The high demand for skilled solar labor and shortage thereof provides an opportunity to forward just employer practices and construct a pro-labor domestic solar industry invested in sustainable human capital and innovative green technology. Installation firms depend on consistent employee productivity- and are consequently accountable to an organized working base with capacity to strike or take other forms of direct action against labor-constrained businesses. The working base also has the leverage and political traction to engage with Republican lawmakers on the Hill as they are bound to the economic conditions of their home states and needs of constituents. These workers, as constituents of conservative lawmakers in fledgling installation states, could organize both within their firms and directly vote for candidates pursuing their best labor interests, particularly as party-line fractures divide Republicans between moderate conservatives and the alt-right. Consequently, workers within the installation community hold political sway over job-oriented conservative leadership if organized and mobilized to action. Engaging both blue-collar workers with implementation of solar technology and progressive energy policy requires a ground-up approach beginning with organization at the level of installation industry workers. Through connecting workers with much needed resources for training, professional development and ultimately collective mobilization, the climate-oriented left can signal to workers that we’re on their side, and build a constituency to whom Republican representatives must answer and that Democratic leadership will seek.
Ultimately, state funding for training and human capital development and firm accountability to employees would better lay the groundwork for stable employment and a competitive domestic solar market, as well as a just, labor-oriented transition to large-scale green energy. Workers, if organized, have the political capital to push for support from firms, as well state and federal legislation if able to form a resilient political coalition.

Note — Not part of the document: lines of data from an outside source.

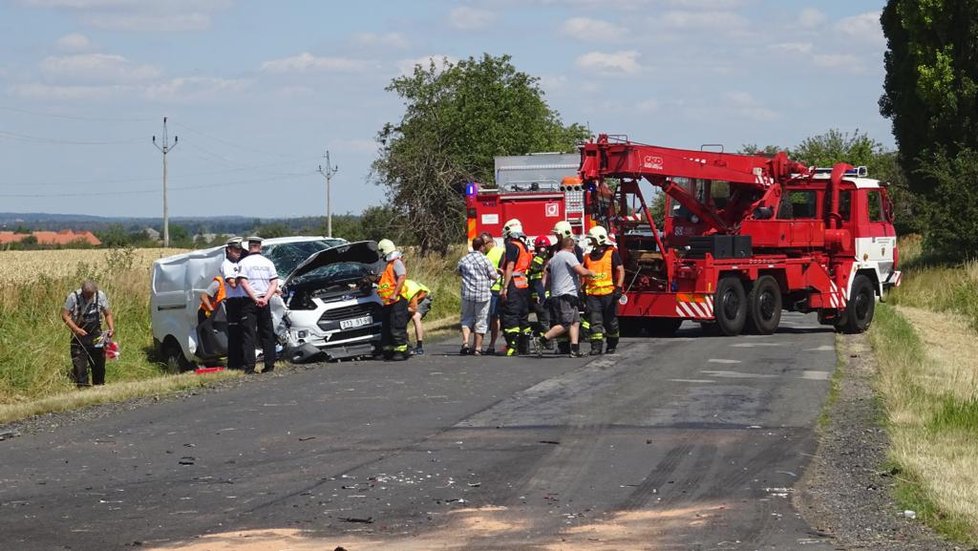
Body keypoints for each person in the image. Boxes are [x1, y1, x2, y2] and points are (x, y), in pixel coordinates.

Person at [538, 237, 594, 358]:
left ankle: (574, 349)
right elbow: (581, 271)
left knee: (575, 322)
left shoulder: (554, 258)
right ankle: (542, 340)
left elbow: (546, 275)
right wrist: (591, 273)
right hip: (566, 295)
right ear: (572, 246)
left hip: (559, 294)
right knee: (566, 323)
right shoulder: (569, 256)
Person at [61, 280, 115, 387]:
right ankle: (83, 388)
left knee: (99, 364)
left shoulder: (100, 296)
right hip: (79, 336)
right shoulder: (73, 297)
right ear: (82, 291)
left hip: (96, 335)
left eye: (91, 295)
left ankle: (99, 386)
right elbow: (65, 315)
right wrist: (76, 329)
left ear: (95, 291)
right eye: (87, 295)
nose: (89, 297)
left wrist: (111, 328)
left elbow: (107, 314)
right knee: (80, 366)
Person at [238, 235, 279, 374]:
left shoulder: (244, 262)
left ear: (249, 247)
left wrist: (255, 299)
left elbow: (244, 283)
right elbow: (274, 283)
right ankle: (270, 364)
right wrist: (265, 298)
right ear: (260, 247)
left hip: (249, 301)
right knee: (267, 332)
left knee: (249, 334)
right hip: (264, 300)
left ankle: (249, 366)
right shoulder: (268, 263)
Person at [583, 226, 625, 355]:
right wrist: (582, 289)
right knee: (595, 322)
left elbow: (620, 270)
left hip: (609, 294)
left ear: (599, 239)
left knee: (610, 322)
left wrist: (618, 288)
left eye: (593, 239)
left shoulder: (612, 253)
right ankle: (596, 347)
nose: (591, 241)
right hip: (593, 295)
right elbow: (584, 274)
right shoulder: (588, 256)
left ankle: (612, 344)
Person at [456, 235, 499, 355]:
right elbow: (494, 275)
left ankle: (465, 342)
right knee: (481, 320)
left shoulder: (464, 259)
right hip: (482, 295)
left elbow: (458, 272)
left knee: (466, 319)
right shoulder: (485, 260)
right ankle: (478, 348)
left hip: (467, 294)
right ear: (481, 247)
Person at [499, 218, 533, 356]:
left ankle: (512, 346)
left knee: (510, 315)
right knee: (523, 316)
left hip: (513, 284)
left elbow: (511, 266)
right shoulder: (524, 247)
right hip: (523, 284)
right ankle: (524, 347)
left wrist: (505, 287)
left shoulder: (512, 246)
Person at [376, 238, 411, 361]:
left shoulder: (396, 263)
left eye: (381, 252)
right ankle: (388, 351)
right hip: (388, 302)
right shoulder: (388, 265)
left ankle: (401, 351)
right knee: (387, 327)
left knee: (397, 326)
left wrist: (395, 293)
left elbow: (401, 277)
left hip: (397, 301)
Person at [221, 237, 247, 371]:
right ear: (228, 250)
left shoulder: (238, 264)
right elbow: (232, 283)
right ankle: (234, 363)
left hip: (242, 299)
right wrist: (242, 276)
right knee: (235, 332)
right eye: (235, 250)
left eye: (239, 250)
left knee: (243, 331)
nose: (238, 252)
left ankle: (243, 360)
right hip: (233, 300)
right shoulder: (226, 265)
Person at [481, 231, 504, 355]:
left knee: (495, 317)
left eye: (484, 244)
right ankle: (479, 344)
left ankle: (492, 344)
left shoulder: (499, 252)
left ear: (490, 242)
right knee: (483, 317)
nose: (483, 246)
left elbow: (504, 270)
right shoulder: (483, 254)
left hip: (495, 288)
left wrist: (503, 288)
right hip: (484, 289)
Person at [528, 235, 552, 337]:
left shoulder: (550, 259)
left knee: (546, 319)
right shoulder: (537, 260)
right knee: (544, 318)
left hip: (546, 293)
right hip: (539, 293)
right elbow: (533, 272)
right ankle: (547, 340)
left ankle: (548, 339)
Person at [401, 279, 432, 355]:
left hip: (423, 298)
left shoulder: (410, 290)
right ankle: (406, 345)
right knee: (400, 321)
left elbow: (413, 309)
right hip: (411, 301)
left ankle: (419, 346)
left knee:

Grassroots organizers could work with installation employees and connect them with training and collective bargaining resources to create coalitions of skilled workers capable of securing just compensation and negotiating for pro-labor, pro-climate countermeasures against Trump’s tariffs. These community-focused solutions have potential to transform a crisis within the solar market into labor-oriented policy that leverages free-market economic interests and liberal goals of green energy expansion to the benefit of marginalized workers.
Ishana Ratan is a PhD student at UC Berkeley. Her research interests focus on trade barriers and their role in the rapidly globalizing international economic landscape.